When you copy the data, keep every word exactly as it is and leave the pictures out.

PROVIDED INFORMATION:
◇ ◇ ◇ ◇ ◇ ◇ ◇

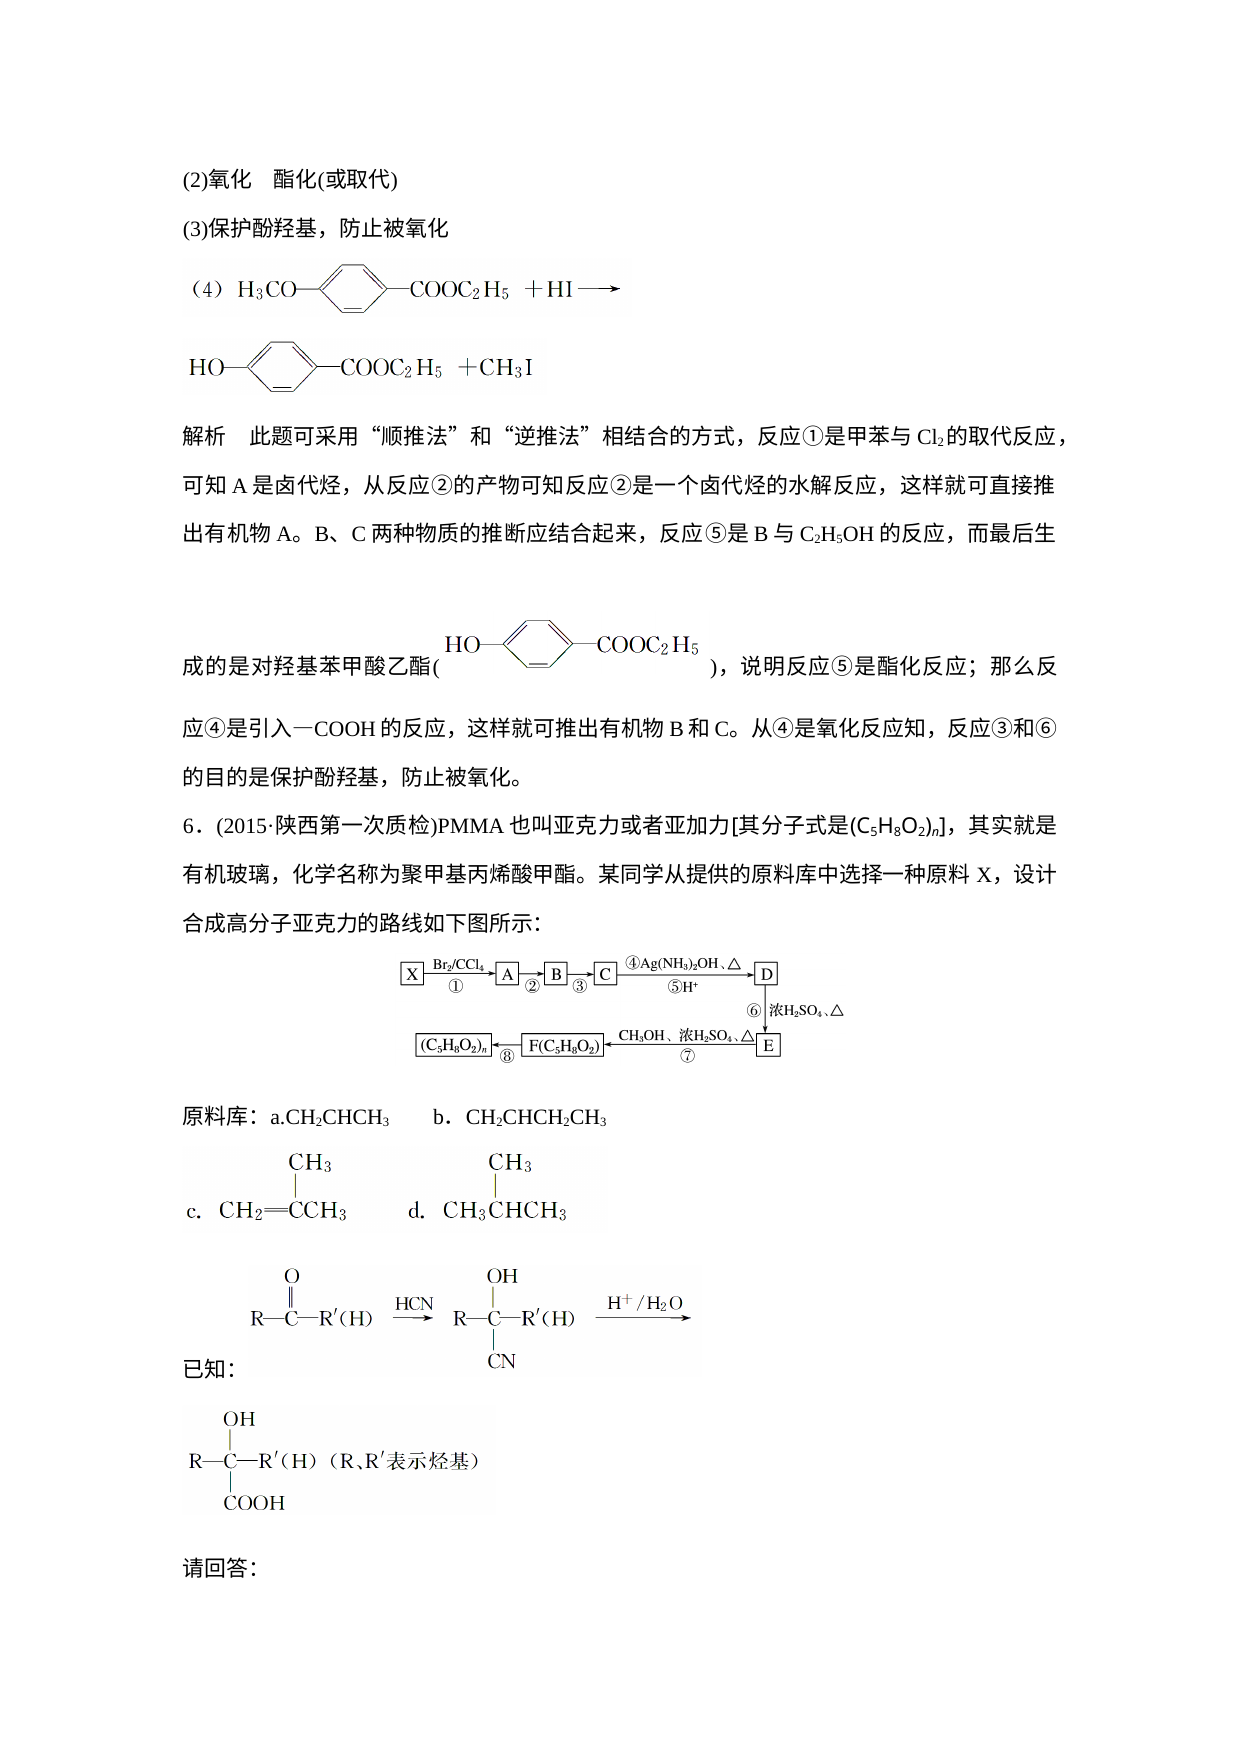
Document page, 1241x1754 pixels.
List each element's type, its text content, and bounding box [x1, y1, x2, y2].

text 已知： [183, 1259, 1058, 1389]
text 解析 此题可采用“顺推法”和“逆推法”相结合的方式，反应①是甲苯与Cl2的取代反应，可知A是卤代烃，从反应②的产物可知反应②是一个卤代烃的水解反应，这样就可直接推出有机物A。B、C两种物质的推断应结合起来，反应⑤是B与C2H5OH的反应，而最后生成的是对羟基苯甲酸乙酯()，说明反应⑤是酯化反应；那么反应④是引入—COOH的反应，这样就可推出有机物B和C。从④是氧化反应知，反应③和⑥的目的是保护酚羟基，防止被氧化。 [183, 418, 1058, 792]
text (3)保护酚羟基，防止被氧化 [183, 210, 1058, 243]
picture [439, 611, 710, 674]
text (2)氧化 酯化(或取代) [183, 162, 1058, 194]
picture [182, 1146, 608, 1233]
text 原料库：a.CH2CHCH3 b．CH2CHCH2CH3 [183, 1099, 1058, 1131]
picture [182, 338, 547, 395]
text 请回答： [183, 1550, 1058, 1583]
picture [182, 258, 632, 317]
picture [182, 1405, 496, 1515]
picture [248, 1265, 702, 1377]
picture [395, 953, 846, 1066]
text 6．(2015·陕西第一次质检)PMMA也叫亚克力或者亚加力[其分子式是(C5H8O2)n]，其实就是有机玻璃，化学名称为聚甲基丙烯酸甲酯。某同学从提供的原料库中选择一种原料X，设计合成高分子亚克力的路线如下图所示： [183, 808, 1058, 938]
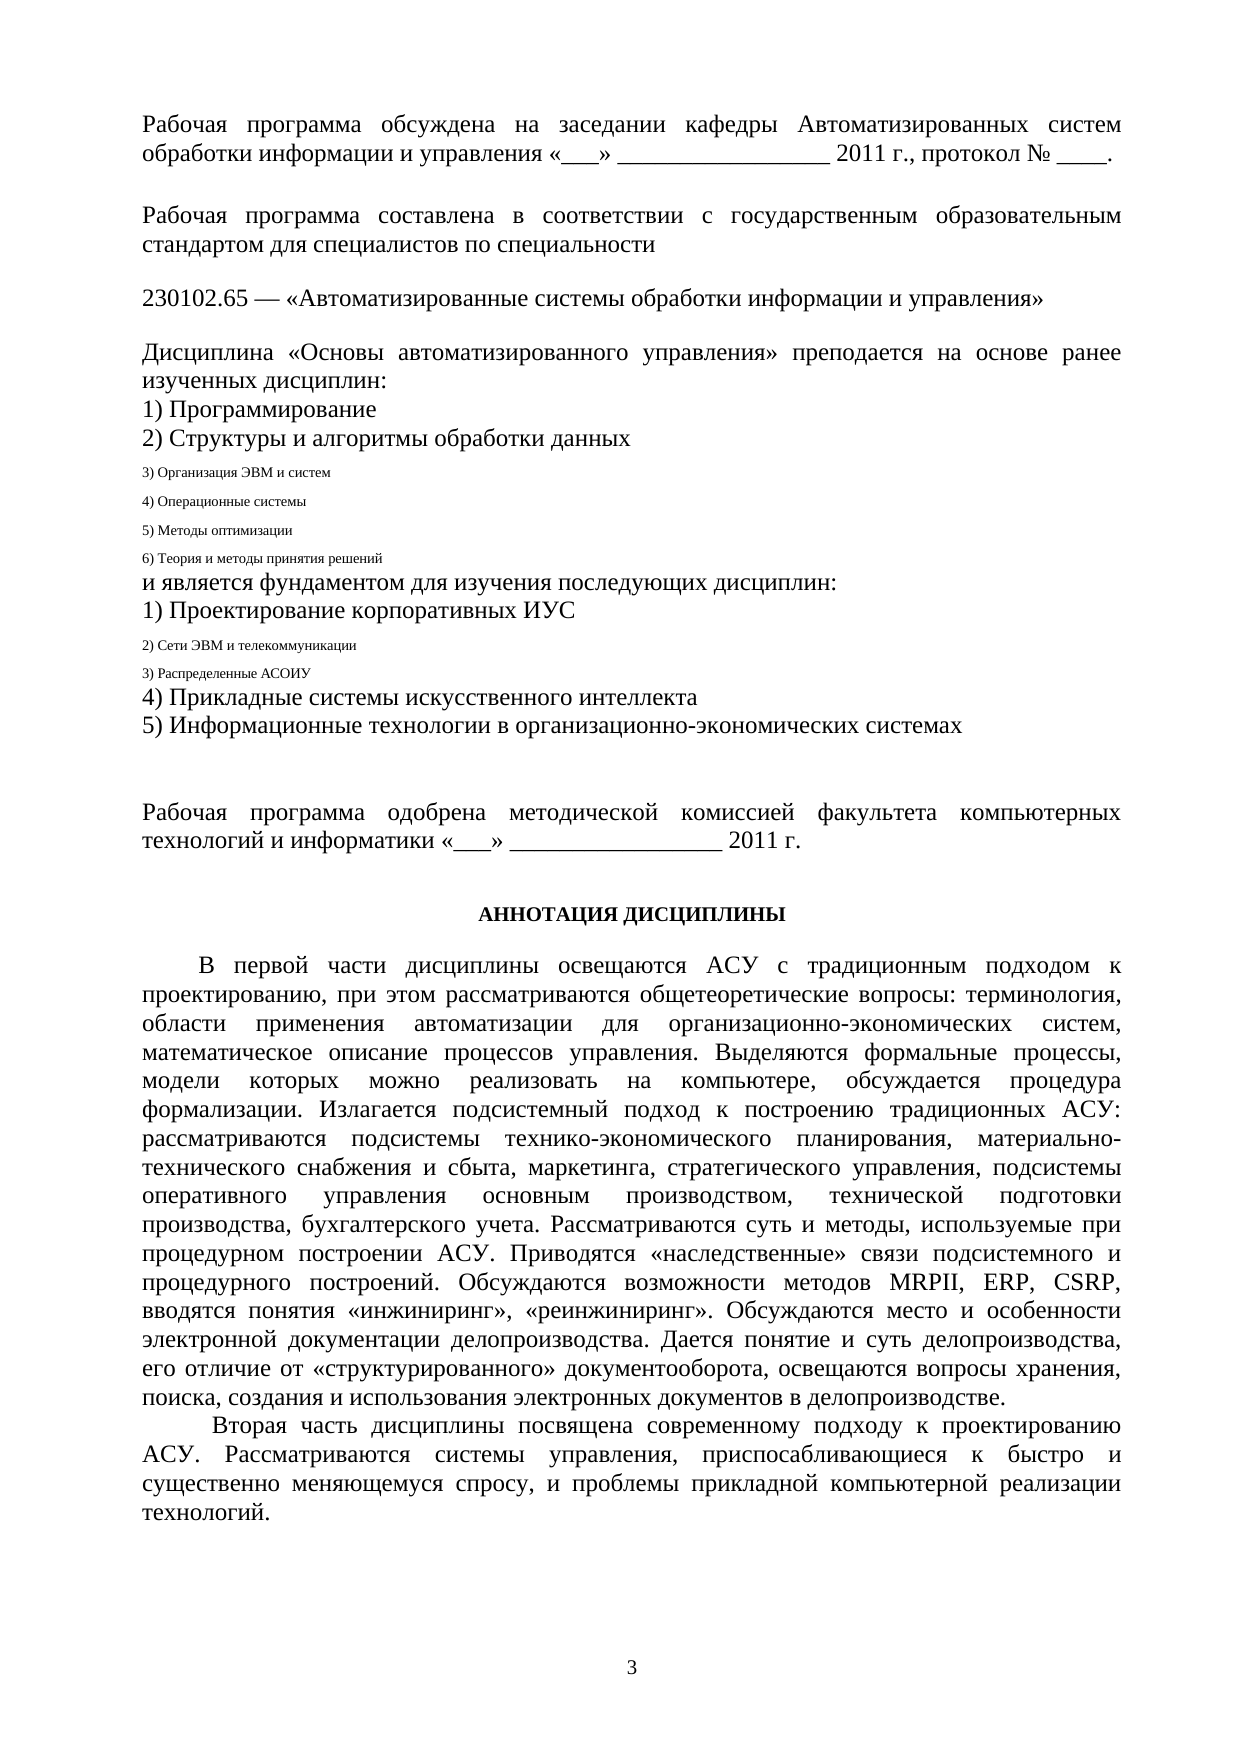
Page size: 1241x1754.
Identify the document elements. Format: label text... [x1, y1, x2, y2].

◇ ◇ ◇ ◇ ◇ ◇ ◇

RESULT OF THE TASK:
Document page, 1241x1754 pixels.
List each element's type, its text content, and bounding box [x1, y1, x2, y2].

text 已知： [183, 1259, 1058, 1389]
text 解析 此题可采用“顺推法”和“逆推法”相结合的方式，反应①是甲苯与Cl2的取代反应，可知A是卤代烃，从反应②的产物可知反应②是一个卤代烃的水解反应，这样就可直接推出有机物A。B、C两种物质的推断应结合起来，反应⑤是B与C2H5OH的反应，而最后生成的是对羟基苯甲酸乙酯()，说明反应⑤是酯化反应；那么反应④是引入—COOH的反应，这样就可推出有机物B和C。从④是氧化反应知，反应③和⑥的目的是保护酚羟基，防止被氧化。 [183, 418, 1058, 792]
text (3)保护酚羟基，防止被氧化 [183, 210, 1058, 243]
picture [439, 611, 710, 674]
text (2)氧化 酯化(或取代) [183, 162, 1058, 194]
picture [182, 1146, 608, 1233]
text 原料库：a.CH2CHCH3 b．CH2CHCH2CH3 [183, 1099, 1058, 1131]
picture [182, 338, 547, 395]
text 请回答： [183, 1550, 1058, 1583]
picture [182, 258, 632, 317]
picture [182, 1405, 496, 1515]
picture [248, 1265, 702, 1377]
picture [395, 953, 846, 1066]
text 6．(2015·陕西第一次质检)PMMA也叫亚克力或者亚加力[其分子式是(C5H8O2)n]，其实就是有机玻璃，化学名称为聚甲基丙烯酸甲酯。某同学从提供的原料库中选择一种原料X，设计合成高分子亚克力的路线如下图所示： [183, 808, 1058, 938]
Page size: 1241x1754.
Identify the document elements. Format: label text... [x1, y1, x2, y2].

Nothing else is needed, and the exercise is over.